エディタの部分に、以下のようなSQLを入れていきます。BULKのところは、先ほど保存していたURLに置き換えて実行します。
SELECT
TOP 100 *
FROM
OPENROWSET(
BULK '<ファイルのURL>',
FORMAT='CSV',
PARSER_VERSION='2.0'
) AS [result]
下の方に、結果が表示されます。
オプションを変更
結果を変更するためのオプションは、以下のページにあります。
1行目を項目名として扱う
HEADER_ROW=TRUE
を入れることで、1行目を項目名として扱います。
SELECT
TOP 100 *
FROM
OPENROWSET(
BULK '<ファイルのURL>',
FORMAT='CSV',
HEADER_ROW=TRUE,
PARSER_VERSION='2.0'
) AS [result]
1行目が項目名として扱われました。
日本語を扱う
OPENROWSET()の後に、以下のようにWITH 句を使用して、読み取る列とタイプ・照合順序を指定できます。
日本語列に、文字化けしない照合順序を指定します。
WITH (
No VARCHAR (10)
,全国地方公共団体コード VARCHAR (10)
,都道府県名 VARCHAR (10) COLLATE Latin1_General_100_BIN2_UTF8
,市区町村名 VARCHAR (10)
,公表_年月日 VARCHAR (10)
,発症_年月日 VARCHAR (10)
,確定_年月日 VARCHAR (10)
,患者_居住地 VARCHAR (100) COLLATE Latin1_General_100_BIN2_UTF8
,患者_年代 VARCHAR (100) COLLATE Latin1_General_100_BIN2_UTF8
,患者_性別 VARCHAR (100) COLLATE Latin1_General_100_BIN2_UTF8
,患者_職業 VARCHAR (100) COLLATE Latin1_General_100_BIN2_UTF8
,患者_状態 VARCHAR (100) COLLATE Latin1_General_100_BIN2_UTF8
,患者_症状 VARCHAR (100) COLLATE Latin1_General_100_BIN2_UTF8
,患者_渡航歴の有無フラグ VARCHAR (1)
,患者_接触歴の有無フラグ VARCHAR (1)
,備考 VARCHAR (100) COLLATE Latin1_General_100_BIN2_UTF8
,退院済フラグ VARCHAR (1)
)
結果は以下のようになります。
複数ファイル・サブフォルダ
ワイルドカードを使うと、該当する複数ファイルを対象にします。
SELECT
count(*) as count
FROM
OPENROWSET(
BULK 'https://<コンテナーのURL>/corona-tokyo/2022/130001_tokyo_covid19_patients_2022-*',
FORMAT='CSV',
HEADER_ROW=TRUE,
PARSER_VERSION='2.0'
) AS [result]
フォルダパスにすると、フォルダ内の全ファイルを対象とします。
SELECT
count(*) as count
FROM
OPENROWSET(
BULK 'https://<コンテナーのURL>/corona-tokyo/2022/',
FORMAT='CSV',
HEADER_ROW=TRUE,
PARSER_VERSION='2.0'
) AS [result]
サブフォルダ内のファイルを全部検索する際は**
と指定します、。
SELECT
count(*) as count
FROM
OPENROWSET(
BULK 'https://<コンテナーのURL>/corona-tokyo/**',
FORMAT='CSV',
HEADER_ROW=TRUE,
PARSER_VERSION='2.0'
) AS [result]
ファイルの削除・追加
試しにファイル130001_tokyo_covid19_patients_2022.csv(1,000,000行)
を削除して、先ほどのSQLを実行してみます。
件数はちゃんと減っていました。
1件のデータのファイルをアップして検索してみます。確かに1件だけ増えています。
データソースを作ってアクセスする
今までは一つのSQLで検索していましたが、データソースやテーブルをあらかじめ作っておくことができます。

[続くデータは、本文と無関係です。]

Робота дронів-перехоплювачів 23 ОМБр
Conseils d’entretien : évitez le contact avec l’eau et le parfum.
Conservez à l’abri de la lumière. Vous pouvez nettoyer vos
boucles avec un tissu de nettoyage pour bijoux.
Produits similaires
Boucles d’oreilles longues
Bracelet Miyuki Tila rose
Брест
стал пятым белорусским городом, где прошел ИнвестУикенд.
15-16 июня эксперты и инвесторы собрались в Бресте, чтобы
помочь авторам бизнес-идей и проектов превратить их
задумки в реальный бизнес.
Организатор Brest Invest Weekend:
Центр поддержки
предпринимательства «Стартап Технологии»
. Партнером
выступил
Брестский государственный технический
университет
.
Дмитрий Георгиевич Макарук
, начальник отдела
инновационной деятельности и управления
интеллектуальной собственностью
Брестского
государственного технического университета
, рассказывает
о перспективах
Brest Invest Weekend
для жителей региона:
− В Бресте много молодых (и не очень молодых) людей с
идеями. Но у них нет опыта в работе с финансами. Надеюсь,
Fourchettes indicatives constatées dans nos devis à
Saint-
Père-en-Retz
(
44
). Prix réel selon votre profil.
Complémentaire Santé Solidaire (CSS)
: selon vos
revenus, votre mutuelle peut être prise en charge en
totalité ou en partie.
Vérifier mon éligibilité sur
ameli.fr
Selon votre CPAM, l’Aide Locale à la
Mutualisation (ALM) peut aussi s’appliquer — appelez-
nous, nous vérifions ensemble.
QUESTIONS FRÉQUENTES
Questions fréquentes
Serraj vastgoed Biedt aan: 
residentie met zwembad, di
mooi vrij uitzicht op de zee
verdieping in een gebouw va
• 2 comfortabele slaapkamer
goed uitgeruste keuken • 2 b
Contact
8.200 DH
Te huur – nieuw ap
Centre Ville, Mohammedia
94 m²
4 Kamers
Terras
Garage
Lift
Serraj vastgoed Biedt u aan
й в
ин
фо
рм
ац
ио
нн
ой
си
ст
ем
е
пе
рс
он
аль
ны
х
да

まずはデータベースを作成します。デフォルトのmasterではcreateできませんので、専用のデータベースを設けます。
CREATE DATABASE hogehoge
作成したら、Synapse Studioで接続データベースを変更します。
以下のcreate文を実行してデータソースを作成します。
CREATE EXTERNAL DATA SOURCE mysample
WITH ( LOCATION = 'https://<コンテナーのURL>/' )
その後、以下のSQLで検索できます、
SELECT count(*) FROM OPENROWSET(
BULK 'corona-tokyo/**'
, DATA_SOURCE='mysample'
,FORMAT='CSV'
, PARSER_VERSION='2.0'
) AS [result];
テーブルまで作る方法もあるのですがうまく動かなかったので、出来たら追記します。
料金について
作成したリソースが2つありますので、その両方が対象になりそうです。
ストレージ
以下のページに詳細があります。下の質問の箇所に例があります。
以下の点にかかるようです。
- 保存料金
- トランザクション料金
Synapse Analytics
Synapse Analyticsにも料金が発生する模様です。
今回はサーバレスを用いましたので、[データウェアハウス]タブの[サーバレス]が該当しそうです。
1TBあたりのデータ処理数が$5なので、Athenaと同じくらいでしょうか。
おわりに
今回は、ストレージ上のファイルに対してSQLなどでクエリ出来るAzure Data Lake Storageを紹介しました。
常々、DBデータの管理が面倒と感じていますので、小規模であればファイルの管理で賄える、これらのサービスに期待をしております。
この記事がどなたかのお役に立てれば幸いです。